Australia, NZ dollars off lows as markets cling to peace hopes
- The Aussie held at $0.7045, after rallying almost 0.8% overnight from a trough of $0.6979
SYDNEY: The Australian and New Zealand dollars found some footing on Friday, having been rescued from two-month lows overnight by renewed hopes for a Middle East peace deal, which also slugged oil prices and boosted bonds.
The Aussie held at $0.7045, after rallying almost 0.8% overnight from a trough of $0.6979.
The currency needs to break above $0.7080 to improve the technical background, which remains bearish.
The kiwi dollar dipped slightly to $0.5824, having bounced 0.7% overnight from a low of $0.5770. Resistance is now layered at $0.5846 and $0.5886.
An actual re-opening of the Strait of Hormuz would likely see oil prices retreat sharply, lessening the inflationary pulse from energy, and easing pressure on central banks for rate hikes.
Investors had already priced out almost any chance of the Reserve Bank of Australia raising rates at its meeting next week, having already hiked three times this year.

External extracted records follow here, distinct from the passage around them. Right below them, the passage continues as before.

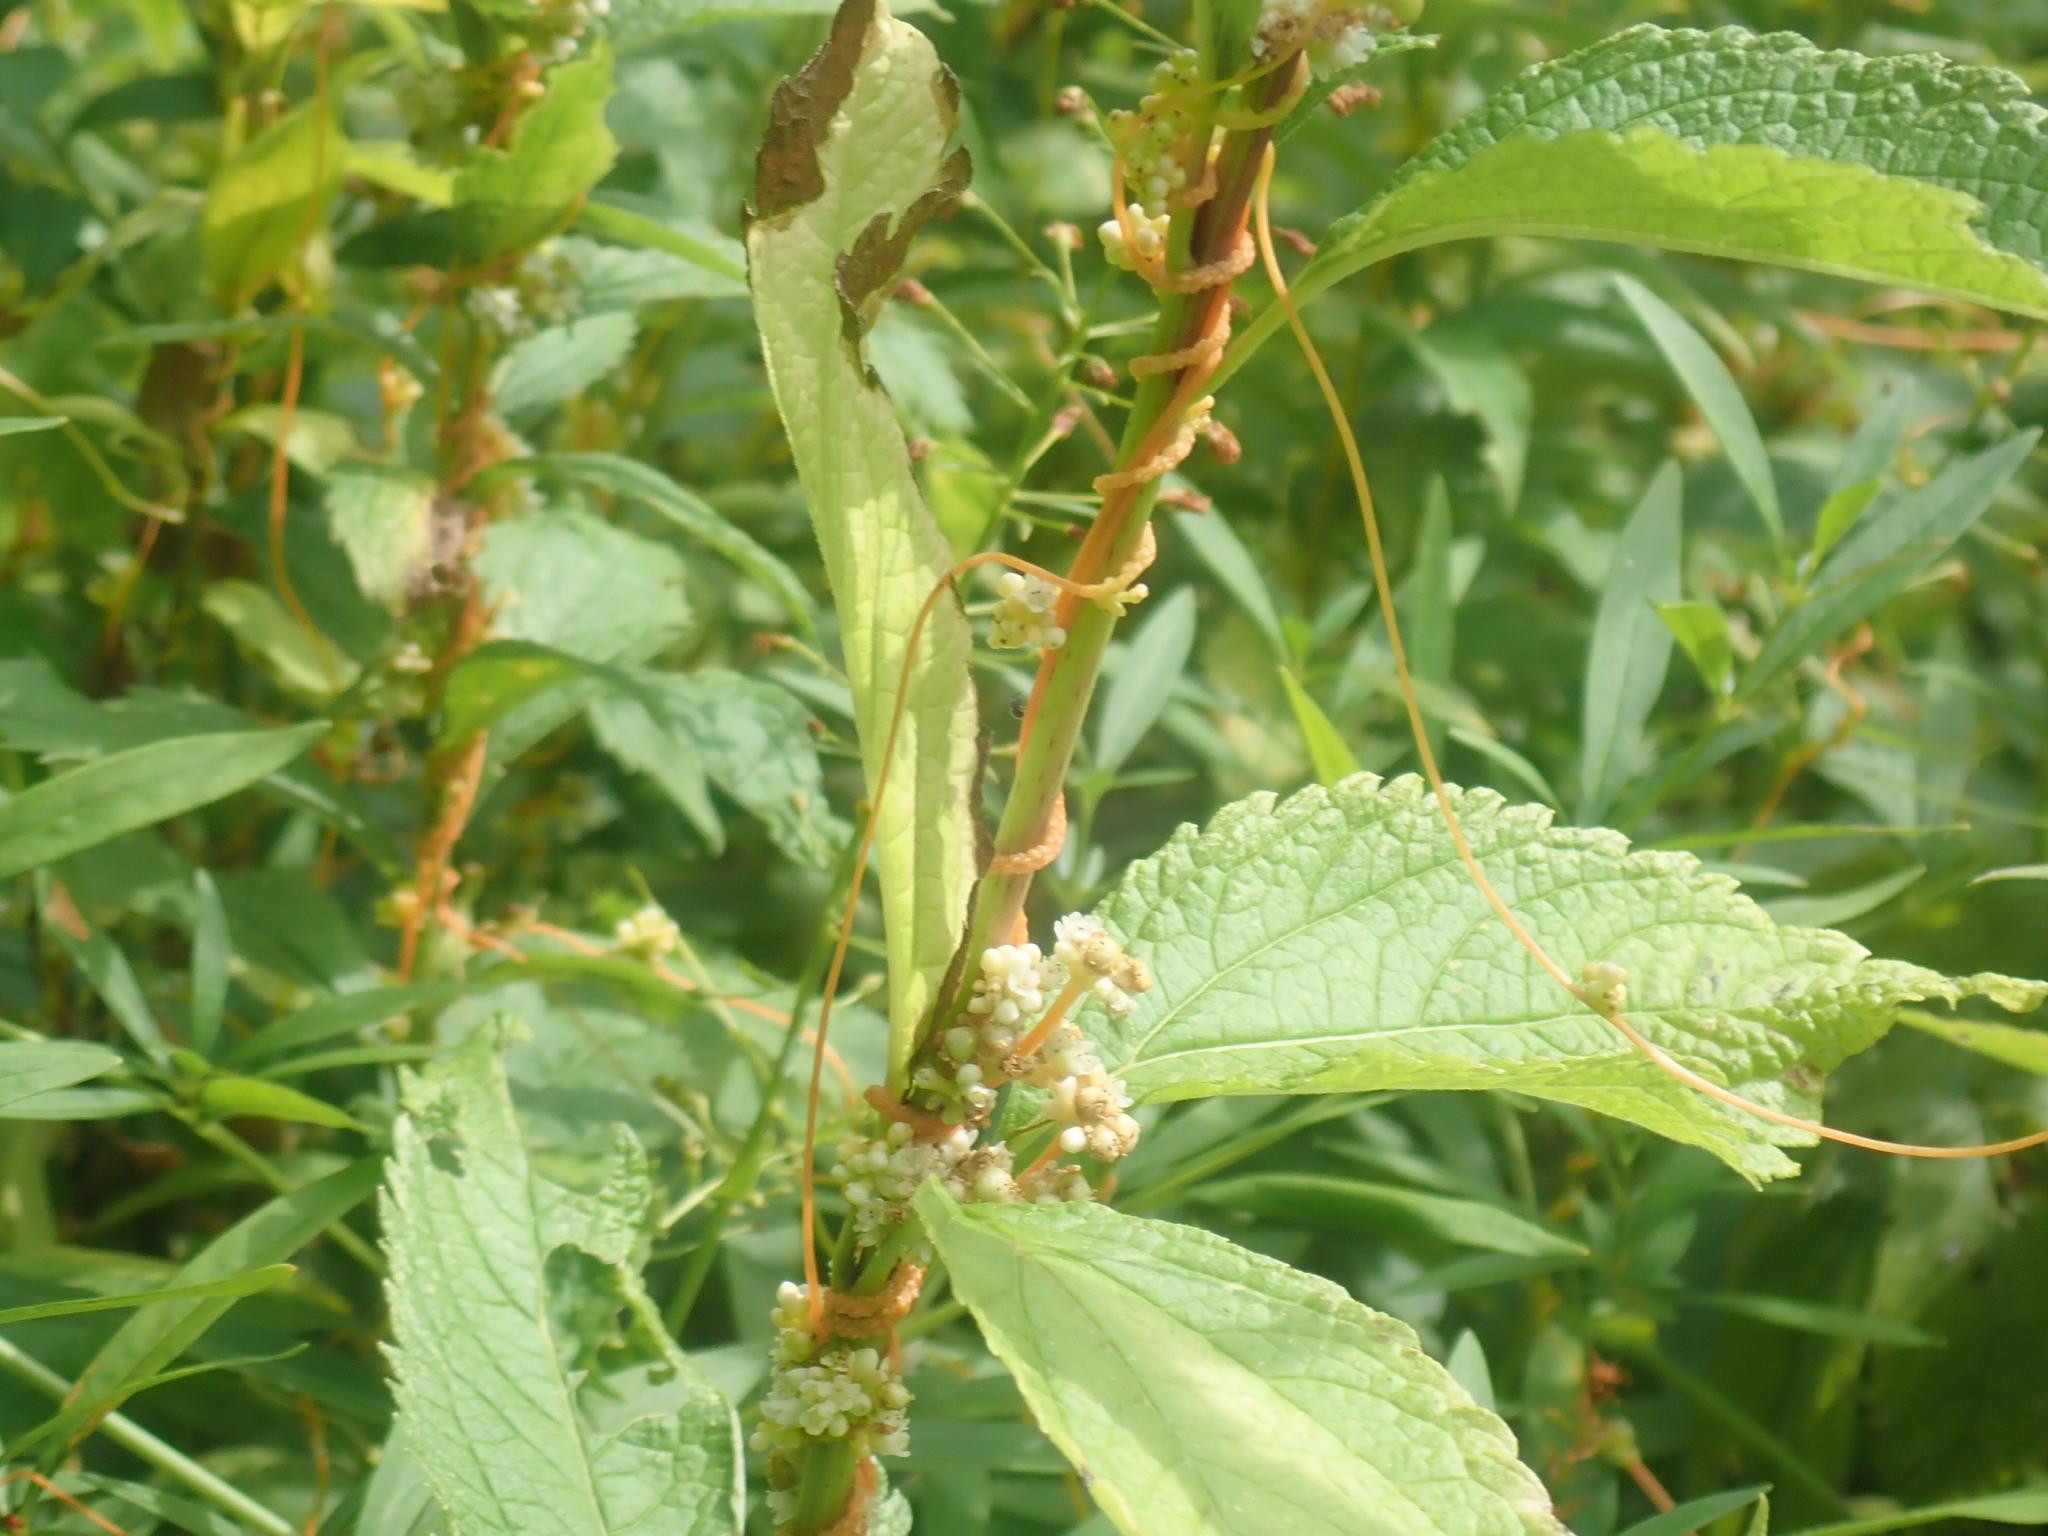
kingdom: Plantae
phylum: Tracheophyta
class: Magnoliopsida
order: Solanales
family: Convolvulaceae
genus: Cuscuta
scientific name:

Markets now imply just a 26% probability of a rise in August, down from 80% a month ago, and just 16 basis points of further tightening this year.
“The economy has already slowed and there are strong indications in a range of timely measures that growth is set to weaken further yet,” said Paul Bloxham, head of Australian economics at HSBC.
HSBC now forecasts rate cuts beginning from the third quarter of 2027, with inflation set to cool through the end of this year and into next, he said.
Just the chance of a peace deal saw 10-year bond yields drop 8 basis points to a three-month low at 4.810%, while New Zealand’s two-year swap rate touched a seven-week trough at 3.401%.
Markets still imply an 80% chance the Reserve Bank of New Zealand will hike its 2.25% cash rate at the next meeting on July 8, given it has already signalled tightening is needed to anchor inflationary expectations.
Yet swaps have scaled back the pace of tightening to favour two hikes this year instead of three.
Data out next week is expected to show the domestic economy started the year well enough with growth around 0.8% in the first quarter, but the global spike in energy costs has since slammed the brakes on.
A survey of manufacturing out on Friday showed activity contracted in May to end seven months of expansion, while consumer sentiment remains bleak.